What to do. Reproduce the records below in full and word for word, excluding pictures.

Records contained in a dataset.
*** Begin section ***
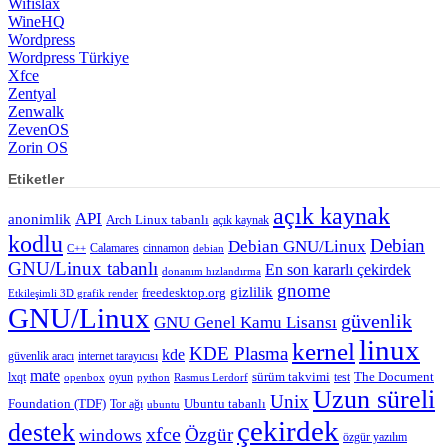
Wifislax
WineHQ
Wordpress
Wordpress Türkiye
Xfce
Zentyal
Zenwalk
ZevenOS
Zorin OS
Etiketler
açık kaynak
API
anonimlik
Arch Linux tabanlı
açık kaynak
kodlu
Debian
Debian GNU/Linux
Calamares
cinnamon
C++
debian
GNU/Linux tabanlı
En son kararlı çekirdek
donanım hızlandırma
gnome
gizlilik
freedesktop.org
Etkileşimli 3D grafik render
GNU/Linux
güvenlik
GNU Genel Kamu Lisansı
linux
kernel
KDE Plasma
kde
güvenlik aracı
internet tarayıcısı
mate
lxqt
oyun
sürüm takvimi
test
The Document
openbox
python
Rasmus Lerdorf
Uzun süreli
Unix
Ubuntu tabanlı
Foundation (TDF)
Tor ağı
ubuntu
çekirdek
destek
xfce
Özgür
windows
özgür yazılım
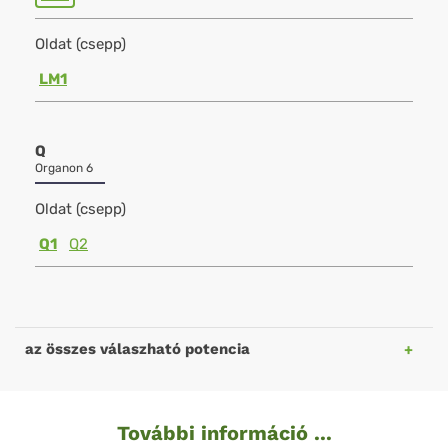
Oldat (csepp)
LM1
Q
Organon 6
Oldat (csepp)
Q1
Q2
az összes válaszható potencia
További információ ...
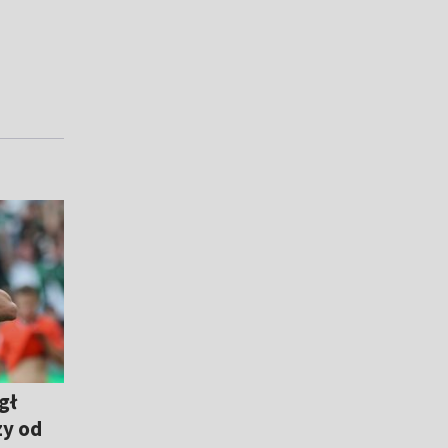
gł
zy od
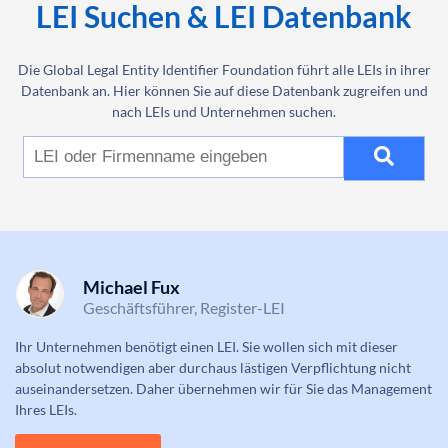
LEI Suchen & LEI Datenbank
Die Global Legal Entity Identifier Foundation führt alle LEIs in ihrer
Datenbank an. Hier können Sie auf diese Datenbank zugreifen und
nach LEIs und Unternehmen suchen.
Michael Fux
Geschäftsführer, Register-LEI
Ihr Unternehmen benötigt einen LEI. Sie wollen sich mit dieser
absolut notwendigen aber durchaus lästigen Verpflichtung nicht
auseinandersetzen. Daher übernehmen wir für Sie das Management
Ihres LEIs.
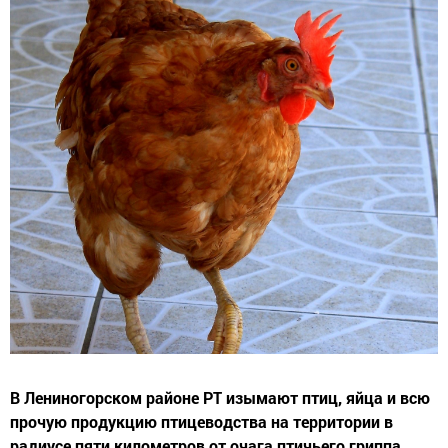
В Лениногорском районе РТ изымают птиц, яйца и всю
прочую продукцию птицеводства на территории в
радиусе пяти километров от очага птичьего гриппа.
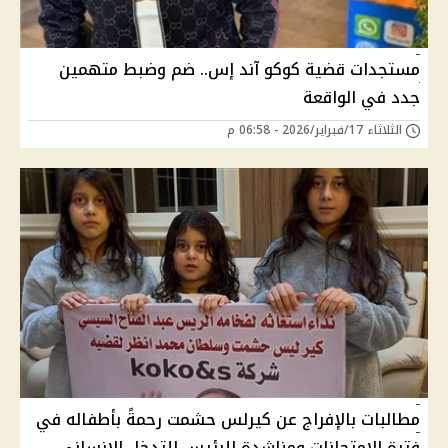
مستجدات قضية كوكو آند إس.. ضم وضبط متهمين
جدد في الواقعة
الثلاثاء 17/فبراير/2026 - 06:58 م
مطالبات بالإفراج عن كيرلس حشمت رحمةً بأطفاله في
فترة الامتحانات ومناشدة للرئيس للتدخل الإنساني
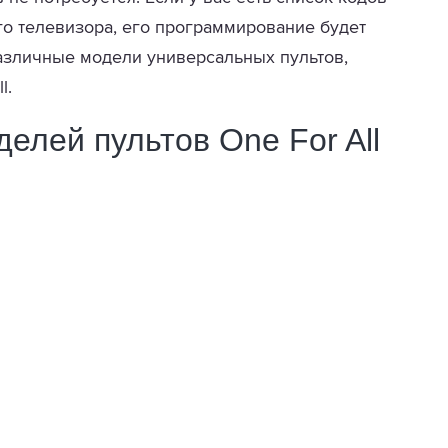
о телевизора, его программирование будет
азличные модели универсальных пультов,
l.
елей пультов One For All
*** End section ***
Written response.
Wifislax
WineHQ
Wordpress
Wordpress Türkiye
Xfce
Zentyal
Zenwalk
ZevenOS
Zorin OS
Etiketler
açık kaynak
API
anonimlik
Arch Linux tabanlı
açık kaynak
kodlu
Debian
Debian GNU/Linux
Calamares
cinnamon
C++
debian
GNU/Linux tabanlı
En son kararlı çekirdek
donanım hızlandırma
gnome
gizlilik
freedesktop.org
Etkileşimli 3D grafik render
GNU/Linux
güvenlik
GNU Genel Kamu Lisansı
linux
kernel
KDE Plasma
kde
güvenlik aracı
internet tarayıcısı
mate
lxqt
oyun
sürüm takvimi
test
The Document
openbox
python
Rasmus Lerdorf
Uzun süreli
Unix
Ubuntu tabanlı
Foundation (TDF)
Tor ağı
ubuntu
çekirdek
destek
xfce
Özgür
windows
özgür yazılım
Oldat (csepp)
LM1
Q
Organon 6
Oldat (csepp)
Q1
Q2
az összes válaszható potencia
További információ ...
gł
zy od
LEI Suchen & LEI Datenbank
Die Global Legal Entity Identifier Foundation führt alle LEIs in ihrer
Datenbank an. Hier können Sie auf diese Datenbank zugreifen und
nach LEIs und Unternehmen suchen.
Michael Fux
Geschäftsführer, Register-LEI
Ihr Unternehmen benötigt einen LEI. Sie wollen sich mit dieser
absolut notwendigen aber durchaus lästigen Verpflichtung nicht
auseinandersetzen. Daher übernehmen wir für Sie das Management
Ihres LEIs.
В Лениногорском районе РТ изымают птиц, яйца и всю
прочую продукцию птицеводства на территории в
радиусе пяти километров от очага птичьего гриппа.
مستجدات قضية كوكو آند إس.. ضم وضبط متهمين
جدد في الواقعة
الثلاثاء 17/فبراير/2026 - 06:58 م
مطالبات بالإفراج عن كيرلس حشمت رحمةً بأطفاله في
فترة الامتحانات ومناشدة للرئيس للتدخل الإنساني
о телевизора, его программирование будет
азличные модели универсальных пультов,
l.
елей пультов One For All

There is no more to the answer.